We are facing an issue when using Vulkan on WIndows in a shared environment (more than one application running), and our application is heavy on texture-streaming. (Video transcoding / stitching with an asymmetric array of decoding and rendering GPUs, with full-duplex transfers requiring at least 50% theoretical peak throughput, hard real time requirements.)
The problem we are facing, is how the DMA (copy) engines are mapped to queues to in Vulkan.
When we use CUDA, transfers are properly sorted onto different engines, sorted by transfer direction, achieving full duplex operation on the constraining PCIe bus.
For the transfer queues exposed via Vulkan API, this doesn’t work at all. At the time of allocation of the transfer queue, it’s hard mapped to the first DMA engine only. This is devastating for performance, as it isn’t only limited to half duplex transfer now, but also conflicts with the DMA throughput achivable with CUDA on the same system, as CUDA had reserved that DMA engine for device-to-host transfers only. Effectively making the use of the Vulkan API crashing throughput system-wide.
We are hitting the worst case scenarios, where texture uploads via Vulkan are running in parallel with buffer uploads via CUDA on a different DMA engine, effectively quadrupling latency on the first DMA engine due to first stalling both engines, and then additionally not being able to perform downstream transfers at all while first engine is stalled.

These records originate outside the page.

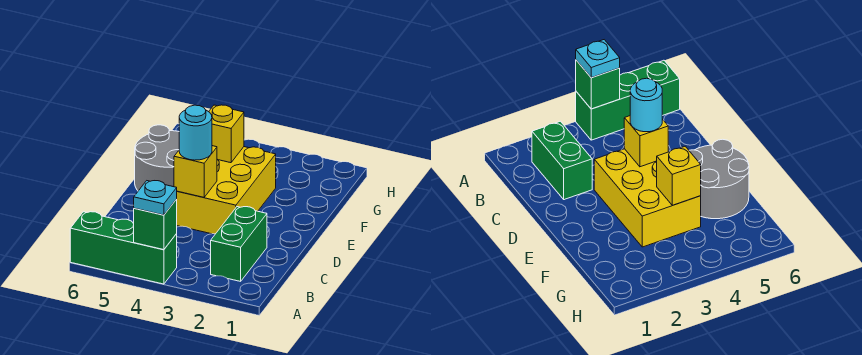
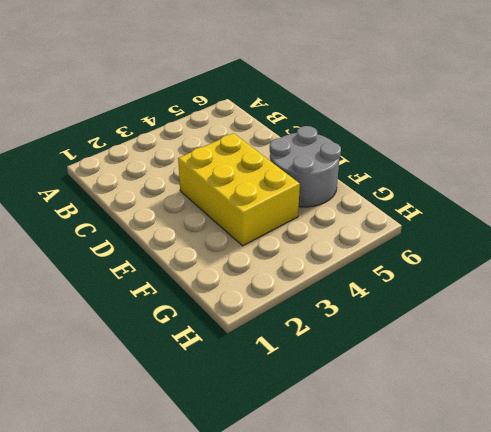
none -> green 1x3 brick [70,212,177,284]
none -> green 1x2 brick [211,207,267,281]

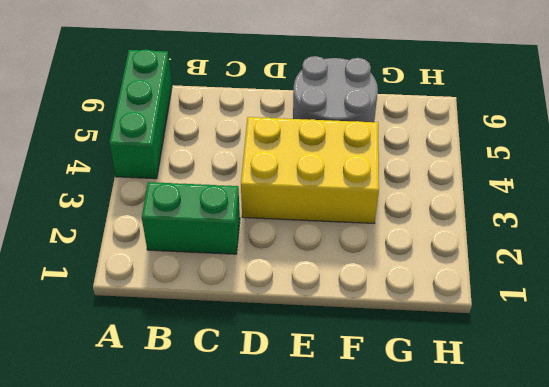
none -> green 1x1 brick [133,199,177,250]
none -> yellow 1x1 brick [174,146,217,197]

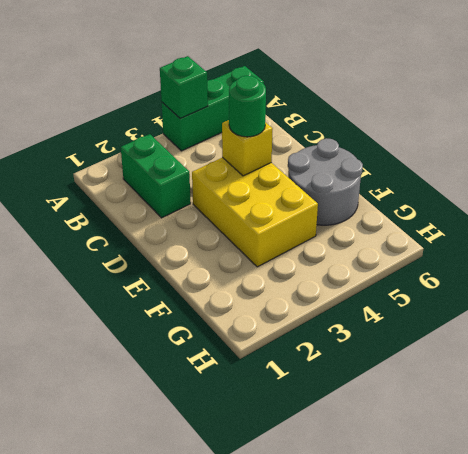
green 1x1 round brick [229,76,266,137] -> cyan 1x1 round brick [179,105,212,160]
none -> yellow 1x1 brick [209,105,244,163]
none -> cyan 1x1 plate [134,181,177,215]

We require a way to specifically target the DMA engines most suitable for a specific transfer direction. While we can efficiently batch/queue transfers by direction on application side, we must be able to either distinguish the transfer-only queues mapping to the most appropriate DMA engine, or the application side half of the driver must properly dispatch the command buffer to the most appropriate DMA engine (rather than queuing everything onto the same DMA engine without consideration).